Great flashy dubbing
Reviewer: A viewer from Mena, AR US
This is fantastic dubbing if you want to add some sparkle to your fly. So far, I've just mixed it with other dubbing (just a tiny pinch is all it takes. A little goes a long way) and it dubs just fine. By itself it may take a tad more work. As another reviewer mentioned, the fibers may prove to be a touch long for smaller flies, but you can always chop it up a bit. Recommended!

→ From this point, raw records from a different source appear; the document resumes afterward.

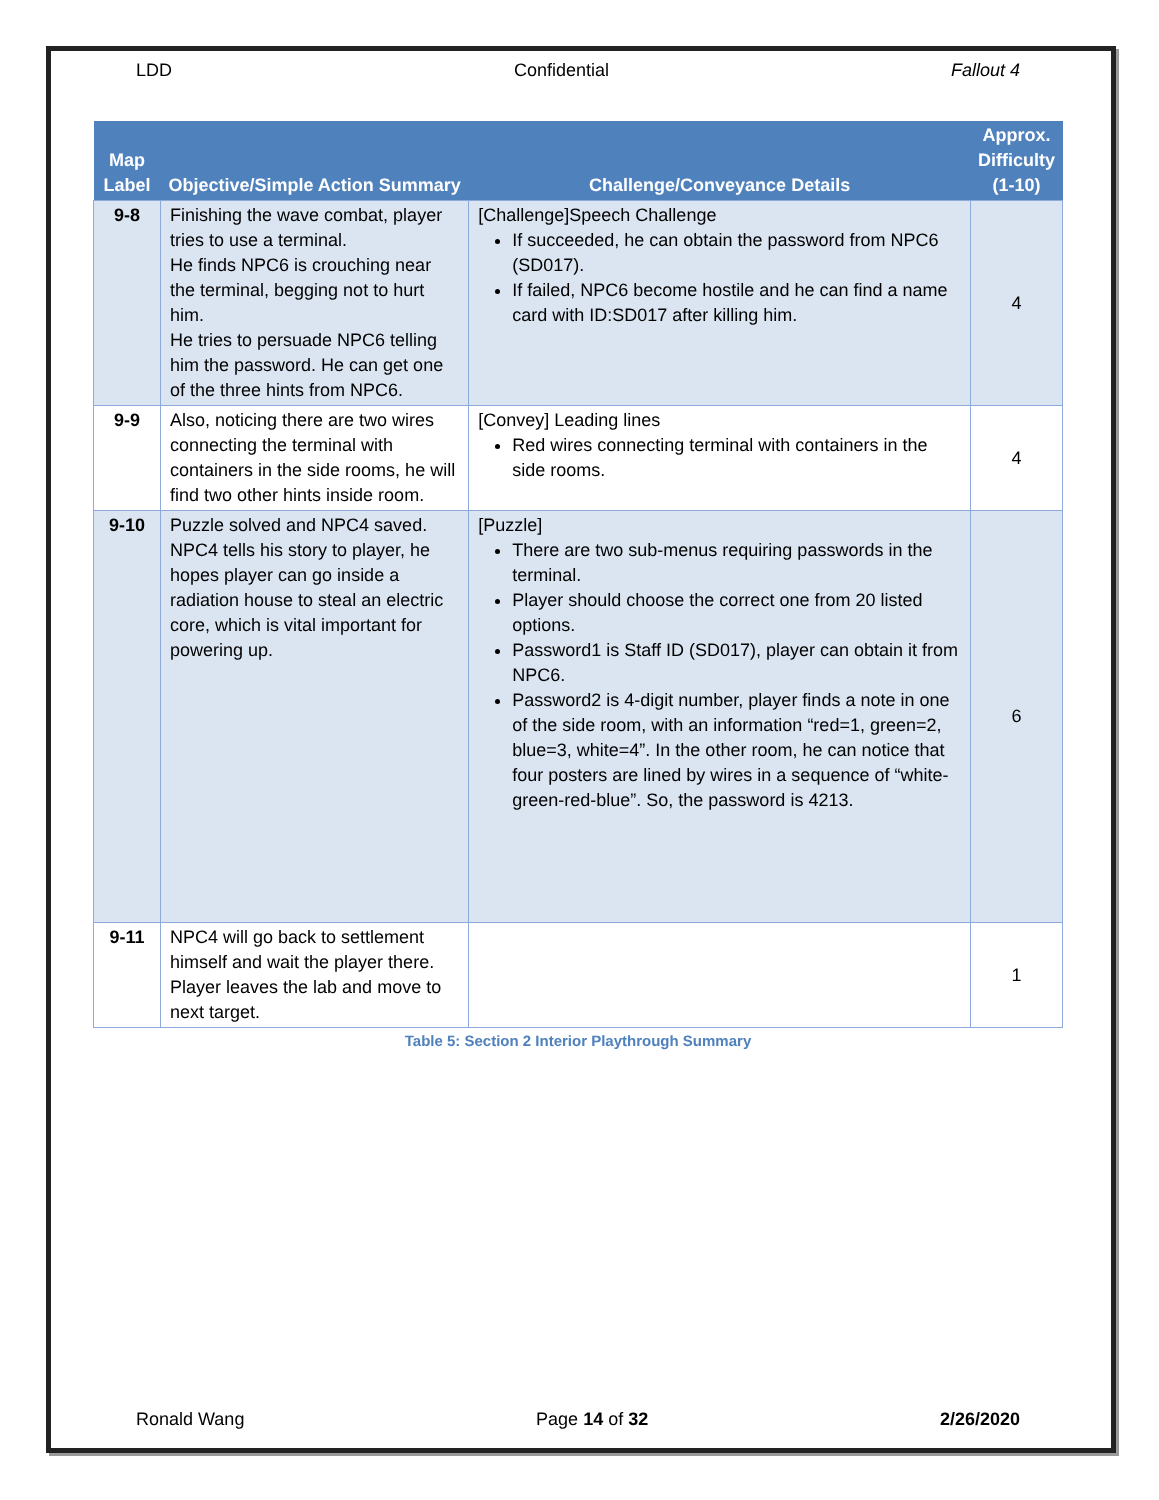LDD Confidential Fallout 4
| Map Label | Objective/Simple Action Summary | Challenge/Conveyance Details | Approx. Difficulty (1-10) |
| --- | --- | --- | --- |
| 9-8 | Finishing the wave combat, player tries to use a terminal. He finds NPC6 is crouching near the terminal, begging not to hurt him. He tries to persuade NPC6 telling him the password. He can get one of the three hints from NPC6. | [Challenge]Speech Challenge If succeeded, he can obtain the password from NPC6 (SD017). If failed, NPC6 become hostile and he can find a name card with ID:SD017 after killing him. | 4 |
| 9-9 | Also, noticing there are two wires connecting the terminal with containers in the side rooms, he will find two other hints inside room. | [Convey] Leading lines Red wires connecting terminal with containers in the side rooms. | 4 |
| 9-10 | Puzzle solved and NPC4 saved. NPC4 tells his story to player, he hopes player can go inside a radiation house to steal an electric core, which is vital important for powering up. | [Puzzle] There are two sub-menus requiring passwords in the terminal. Player should choose the correct one from 20 listed options. Password1 is Staff ID (SD017), player can obtain it from NPC6. Password2 is 4-digit number, player finds a note in one of the side room, with an information “red=1, green=2, blue=3, white=4”. In the other room, he can notice that four posters are lined by wires in a sequence of “white-green-red-blue”. So, the password is 4213. | 6 |
| 9-11 | NPC4 will go back to settlement himself and wait the player there. Player leaves the lab and move to next target. | | 1 |
Table 5: Section 2 Interior Playthrough Summary
Ronald Wang Page 14 of 32 2/26/2020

Ice Dub for Me Isn't Just for Shad or Bass Anymore
Reviewer: A viewer from Fredericksburg, VA US
I've used Ice Dub for several years now. Initially, I've used it for smallmouth bass and shad flies and ignored it for trout flies. But I changed my mind when I discovered Ice Dub being used as a dubbed body for a very effective sowbug on the Little Red River in Arkansas this past May. Ice Dub in UV light gray and UV tan attracted lots of nice brown trout. But the hottest fly had to be a sparsely tied wet fly that mimicked an emerger caddis. The thorax was dubbed in UV tan, UV dark olive, or brown-olive. My chat with the creator of this fly, who manages the Little Red Fly Shop, said the lavender or purple cast of the UV mimics the exoskeleton of the emerger. This fly took rainbows as well as browns the whole week. I find this dubbing creeping into a lot of my ties now. I agree with the other reviewers that the fibers can be difficult to dub, esp. for small flies. But I overcome this problem by using a split-thread technique, mixing it with finer dubbing, or chopping it somewhat with a blade coffee grinder. Of course, a dubbing loop tames these fibes on larger flies.